En pratique on alterne entre la vue du masque et celle de la photo, souvent on affiche la photo tout en dessinant sur le masque, pour voir directement l'effet.

Il est curieux au début de peindre en noir ou blanc et de voir des pixels disparaître ou revenir, mais on s'y fait.

Voici le même détail du masque après estompage :

Cette étape est de loin la plus minutieuse et la plus longue si on veut du travail bien fait, une transition qui ne se se remarque pas sur la  vraie  photo. On passe beaucoup de temps à corriger par une touche de blanc une bavure de noir et inversement, à faire des essais et des erreurs, à examiner le résultat. C'est pourquoi j'ai préféré la réaliser tant que le masque ne comportait que deux couleurs bien différentes, blanc pur et noir pur. La gestion des changements de pinceau est plus simple et l'effet sur la photo plus facile à observer, puisque c'est tout ou rien. Les nuances ne viendront qu'ensuite…

Encore une sauvegarde, et un tour du pâté de maisons.

Ajuster la transparence des zones

Puisque le masque est une image monochrome, le plus simple serait d'en modifier contraste et luminosité jusqu'au résultat voulu.

Malheureusement SPP ne permet pas ce genre de manœuvre sur le masque, d'où subterfuge : verser sur l'ensemble du masque un seau de peinture noire, mais avec une faible opacité (10%). Ainsi le noir pur (à G) reste noir et le blanc s'assombrit progressivement, un seau après l'autre. On verse du noir jusqu'à ce que la partie D de la photo n'ait plus l'air éclairée par des projecteurs (=on efface progressivement les pixels de la couche anti-sousex, on réduit la correction de sous-ex).

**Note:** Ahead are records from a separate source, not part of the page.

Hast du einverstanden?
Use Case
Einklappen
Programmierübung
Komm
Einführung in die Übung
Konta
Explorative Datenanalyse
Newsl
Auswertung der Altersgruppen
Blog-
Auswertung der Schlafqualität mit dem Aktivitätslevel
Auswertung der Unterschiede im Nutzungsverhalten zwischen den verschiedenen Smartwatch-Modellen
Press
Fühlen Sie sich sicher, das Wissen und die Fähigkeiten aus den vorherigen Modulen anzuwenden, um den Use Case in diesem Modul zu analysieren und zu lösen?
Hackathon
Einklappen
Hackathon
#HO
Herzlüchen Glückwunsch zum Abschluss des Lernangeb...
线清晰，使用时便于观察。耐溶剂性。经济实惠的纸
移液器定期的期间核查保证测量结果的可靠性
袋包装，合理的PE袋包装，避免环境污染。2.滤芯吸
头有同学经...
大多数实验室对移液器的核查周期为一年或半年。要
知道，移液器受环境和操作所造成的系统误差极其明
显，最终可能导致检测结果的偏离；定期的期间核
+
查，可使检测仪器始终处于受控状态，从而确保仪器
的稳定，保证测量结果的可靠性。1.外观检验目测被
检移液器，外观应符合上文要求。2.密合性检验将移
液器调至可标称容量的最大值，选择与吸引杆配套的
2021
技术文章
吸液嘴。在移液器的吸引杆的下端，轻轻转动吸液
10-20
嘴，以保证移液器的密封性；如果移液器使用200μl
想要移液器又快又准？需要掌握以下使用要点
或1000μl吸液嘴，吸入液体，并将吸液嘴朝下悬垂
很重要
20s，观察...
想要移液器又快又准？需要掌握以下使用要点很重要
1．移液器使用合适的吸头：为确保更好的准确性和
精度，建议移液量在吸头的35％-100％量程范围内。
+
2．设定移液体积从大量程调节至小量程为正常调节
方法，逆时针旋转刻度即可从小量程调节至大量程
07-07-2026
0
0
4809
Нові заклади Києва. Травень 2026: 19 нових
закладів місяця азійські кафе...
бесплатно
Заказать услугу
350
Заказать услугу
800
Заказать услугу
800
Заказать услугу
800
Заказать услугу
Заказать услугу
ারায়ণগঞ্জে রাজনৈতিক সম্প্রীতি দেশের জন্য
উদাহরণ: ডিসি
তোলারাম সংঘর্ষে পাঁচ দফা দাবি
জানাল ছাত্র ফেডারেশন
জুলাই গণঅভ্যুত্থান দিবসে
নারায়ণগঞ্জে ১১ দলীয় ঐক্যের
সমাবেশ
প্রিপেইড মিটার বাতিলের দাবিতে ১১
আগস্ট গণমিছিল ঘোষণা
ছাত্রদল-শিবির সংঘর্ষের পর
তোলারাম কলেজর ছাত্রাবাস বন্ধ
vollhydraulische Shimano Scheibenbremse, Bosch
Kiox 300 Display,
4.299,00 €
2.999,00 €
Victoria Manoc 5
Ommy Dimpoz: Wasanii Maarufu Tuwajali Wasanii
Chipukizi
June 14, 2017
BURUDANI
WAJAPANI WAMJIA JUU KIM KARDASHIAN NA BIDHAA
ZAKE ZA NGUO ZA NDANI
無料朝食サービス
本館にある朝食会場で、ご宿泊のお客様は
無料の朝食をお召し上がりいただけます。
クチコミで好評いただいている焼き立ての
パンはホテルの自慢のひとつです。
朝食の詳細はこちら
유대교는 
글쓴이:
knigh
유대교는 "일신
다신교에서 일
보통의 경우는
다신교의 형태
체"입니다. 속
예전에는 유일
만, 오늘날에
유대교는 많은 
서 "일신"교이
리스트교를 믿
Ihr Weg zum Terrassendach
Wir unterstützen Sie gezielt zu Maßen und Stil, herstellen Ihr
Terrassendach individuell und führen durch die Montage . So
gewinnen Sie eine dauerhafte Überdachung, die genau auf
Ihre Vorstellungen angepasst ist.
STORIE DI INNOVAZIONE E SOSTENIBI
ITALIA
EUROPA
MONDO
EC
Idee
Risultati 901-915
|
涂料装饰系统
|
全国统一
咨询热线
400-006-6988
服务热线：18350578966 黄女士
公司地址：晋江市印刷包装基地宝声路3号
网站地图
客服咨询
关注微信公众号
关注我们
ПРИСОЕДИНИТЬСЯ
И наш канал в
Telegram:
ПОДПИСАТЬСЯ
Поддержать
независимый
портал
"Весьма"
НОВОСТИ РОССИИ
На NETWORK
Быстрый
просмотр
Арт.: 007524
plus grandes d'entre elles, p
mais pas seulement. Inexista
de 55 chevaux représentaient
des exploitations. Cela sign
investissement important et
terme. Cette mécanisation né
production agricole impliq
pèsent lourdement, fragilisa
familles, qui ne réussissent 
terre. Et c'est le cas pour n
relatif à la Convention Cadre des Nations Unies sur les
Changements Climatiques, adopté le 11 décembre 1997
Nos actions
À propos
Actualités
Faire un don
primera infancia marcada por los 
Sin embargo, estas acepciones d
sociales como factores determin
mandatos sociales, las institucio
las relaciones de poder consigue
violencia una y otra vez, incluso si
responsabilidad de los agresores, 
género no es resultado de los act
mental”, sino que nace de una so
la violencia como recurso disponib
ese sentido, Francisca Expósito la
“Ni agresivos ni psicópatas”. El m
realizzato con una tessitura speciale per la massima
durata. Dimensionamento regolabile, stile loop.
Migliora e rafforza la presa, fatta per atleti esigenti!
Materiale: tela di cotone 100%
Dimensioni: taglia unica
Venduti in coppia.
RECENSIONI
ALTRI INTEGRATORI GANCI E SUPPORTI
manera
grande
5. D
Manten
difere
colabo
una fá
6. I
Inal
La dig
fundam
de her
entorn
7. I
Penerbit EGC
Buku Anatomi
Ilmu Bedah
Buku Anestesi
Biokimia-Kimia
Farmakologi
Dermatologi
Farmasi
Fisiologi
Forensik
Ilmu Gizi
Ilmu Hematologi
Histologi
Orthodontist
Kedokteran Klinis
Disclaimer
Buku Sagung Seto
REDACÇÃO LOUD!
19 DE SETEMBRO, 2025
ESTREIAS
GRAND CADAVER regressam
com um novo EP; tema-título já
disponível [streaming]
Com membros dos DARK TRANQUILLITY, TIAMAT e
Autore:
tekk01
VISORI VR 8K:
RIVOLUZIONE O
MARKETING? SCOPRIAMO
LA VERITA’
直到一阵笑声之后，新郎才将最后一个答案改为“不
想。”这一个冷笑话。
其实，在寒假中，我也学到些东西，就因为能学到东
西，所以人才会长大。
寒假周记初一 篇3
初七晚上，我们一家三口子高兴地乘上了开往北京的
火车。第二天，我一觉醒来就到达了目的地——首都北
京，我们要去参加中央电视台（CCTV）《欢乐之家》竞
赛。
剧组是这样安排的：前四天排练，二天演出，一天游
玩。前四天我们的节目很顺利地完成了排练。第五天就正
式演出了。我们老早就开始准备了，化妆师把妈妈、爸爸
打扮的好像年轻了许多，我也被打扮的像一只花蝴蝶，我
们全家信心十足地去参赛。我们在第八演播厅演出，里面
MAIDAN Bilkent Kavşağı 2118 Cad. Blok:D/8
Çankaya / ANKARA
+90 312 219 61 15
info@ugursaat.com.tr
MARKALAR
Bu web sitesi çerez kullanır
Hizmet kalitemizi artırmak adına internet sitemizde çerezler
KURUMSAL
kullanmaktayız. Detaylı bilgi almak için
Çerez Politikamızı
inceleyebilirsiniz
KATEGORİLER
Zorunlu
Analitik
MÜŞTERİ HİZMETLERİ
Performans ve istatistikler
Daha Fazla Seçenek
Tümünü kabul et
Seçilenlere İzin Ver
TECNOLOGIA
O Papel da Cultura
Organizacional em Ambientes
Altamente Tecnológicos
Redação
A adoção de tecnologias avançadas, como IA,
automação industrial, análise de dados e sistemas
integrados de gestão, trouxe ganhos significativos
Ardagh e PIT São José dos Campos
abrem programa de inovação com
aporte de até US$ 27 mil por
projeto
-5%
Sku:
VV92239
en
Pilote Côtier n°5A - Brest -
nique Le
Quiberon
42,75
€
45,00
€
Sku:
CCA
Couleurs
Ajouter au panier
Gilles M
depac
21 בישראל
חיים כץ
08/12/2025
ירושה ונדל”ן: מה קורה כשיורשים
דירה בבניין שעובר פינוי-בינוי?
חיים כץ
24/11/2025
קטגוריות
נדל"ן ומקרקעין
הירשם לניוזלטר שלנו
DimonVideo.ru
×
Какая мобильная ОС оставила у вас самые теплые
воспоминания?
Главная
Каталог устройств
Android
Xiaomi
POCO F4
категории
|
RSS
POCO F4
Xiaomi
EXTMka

Puis j'ai rempli mon seau avec le gris léger atteint dans la partie D du masque et j'ai recommencé : le gris léger n'a pas changé et le noir s'est progressivement éclairci : les pixels de la couche anti-sousex ont commencé d'agir, la partie G de la photo a reçu une correction anti-sousex croissante, tout en restant moins forte que celle de la partie D.

Le procédé est franchement pifométrique mais il marche, en voici le résultat :

… et voici la photo ainsi  masquée  :

Escalier d'hôtel particulier, 1740 (Paris VI)

Temps total : à peu près quatre heures.